TODAY the Diary launches a campaign to make the Royal Ascot traffic masterplan permanent.

Cars are not the Diary's strong point - we can barely distinguish a Jaguar from a Beetle - but we did notice there was a distinct lack of them last week.

Colleagues reported average commuting times slashed from three hours to 30 seconds. Motorists stopped to exchange pleasantries in the middle of Foss Island Road, children leapfrogged their way down Gillygate and harvest mice played kiss-chase along Lord Mayor's Walk.

(This experience may not have been replicated on the South Bank, but we don't live there any more.)

Who do we have to thank for this restoration of tranquillity? None other than Sgt Maj Peter Evely, who commanded the traffic from his secret bunker.

Now Mr Evely has re-emerged from his week-long exile, we say: give that man a knighthood!

All messages of support for our campaign gratefully received. It will be persecuted with the relentless vigour the Diary is famous for.

PERHAPS we could get the race traffic masterplan incorporated into the new Local Transport Plan. The consultation on this important strategy has caused some consternation, the Diary learns.

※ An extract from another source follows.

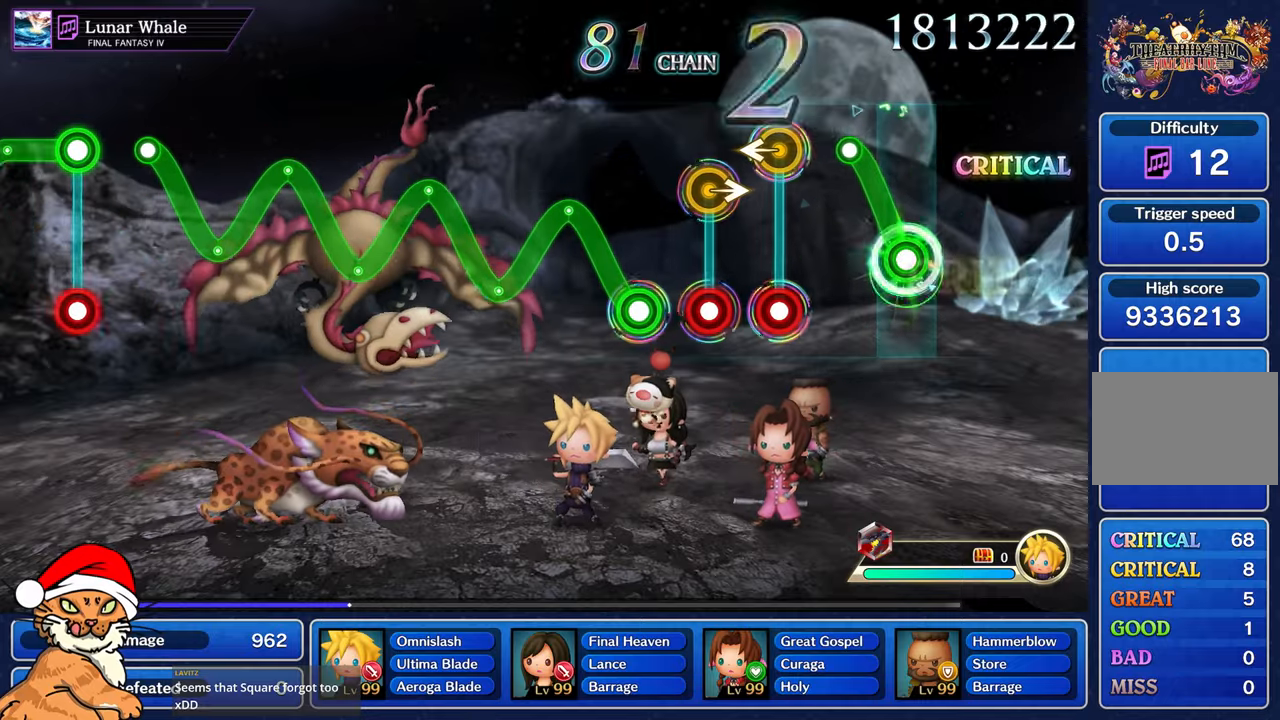
{"dt_ms": 500, "buttons": [], "left_stick": "center", "right_stick": "center", "events": [[333, "R1", "up"], [367, "left_stick", "center"]]}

"The council has not made this consultation easy - the council's web pages on the Local Transport Plan were last updated on October 6, 2004," commented Matthew Page of the York Cycle Campaign earlier this month (although it seems to have been updated since).

Transport expert Jonathan Tyler begins his submission: "The absence of detail in the local transport plan leaflet undermines the ability of citizens and representative organisations to comment sensibly on it, and it is doubtful whether it meets the standards for proper consultation to which the City of York Council aspires."

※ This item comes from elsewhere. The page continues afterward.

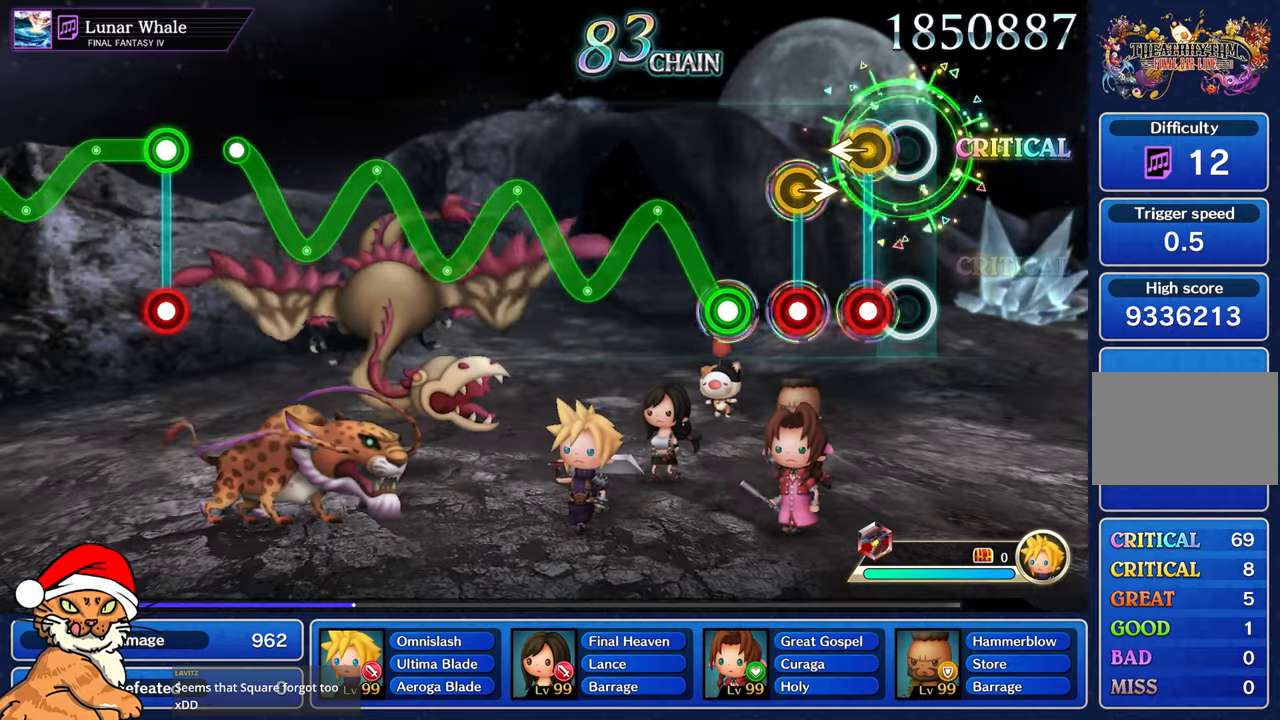
{"dt_ms": 1000, "buttons": ["R1"], "left_stick": "up", "right_stick": "center"}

And last month Green councillor Andy D'Agorne pondered quite why things had been so difficult. He asked: "Could it be that the absence of these documents is a political action to discourage responses, given that the view of the ruling group does not accord with those coming out of the stakeholder groups that radical action to curb pollution and congestion has to be part of the measures considered?"

DARTH Vader made a shock appearance at Royal Ascot, we learn. A Royal Enclosure member baffled security when he arrived wearing the Star Wars mask.

Asked why he had ditched the usual toff top hat, the masked man said it was "because I'm from the dark side". But security guards failed to see the light side - and quickly made the man, Victor Buchanan, show his face.

SIR Clement Freud on Royal Ascot At York: "There are rumours that the whole venture... is a rehearsal for Glorious Goodwood at Pontefract."

LAST week The Times ran a tongue-in-cheek piece by "Lydie Hisserton-Lopley", (aka the journalist Lydia Hislop), bemoaning the move of Ascot to "Yorkhamptonshire".

This prompted an excellent reply by Lesley Ann Jones of Copmanthorpe: "We were delighted to hear that next year Ascot will once more be 'at home'," she wrote. "This will allow us Yorkingshire yokels to sit in our living rooms, three ducks on the wall (flying in formation of course) cup of tea, (no mug of tea) in hand watching the Origami-style cake decorations in various colours, otherwise known as ladies' fashions, parade in their pantomime dame finery."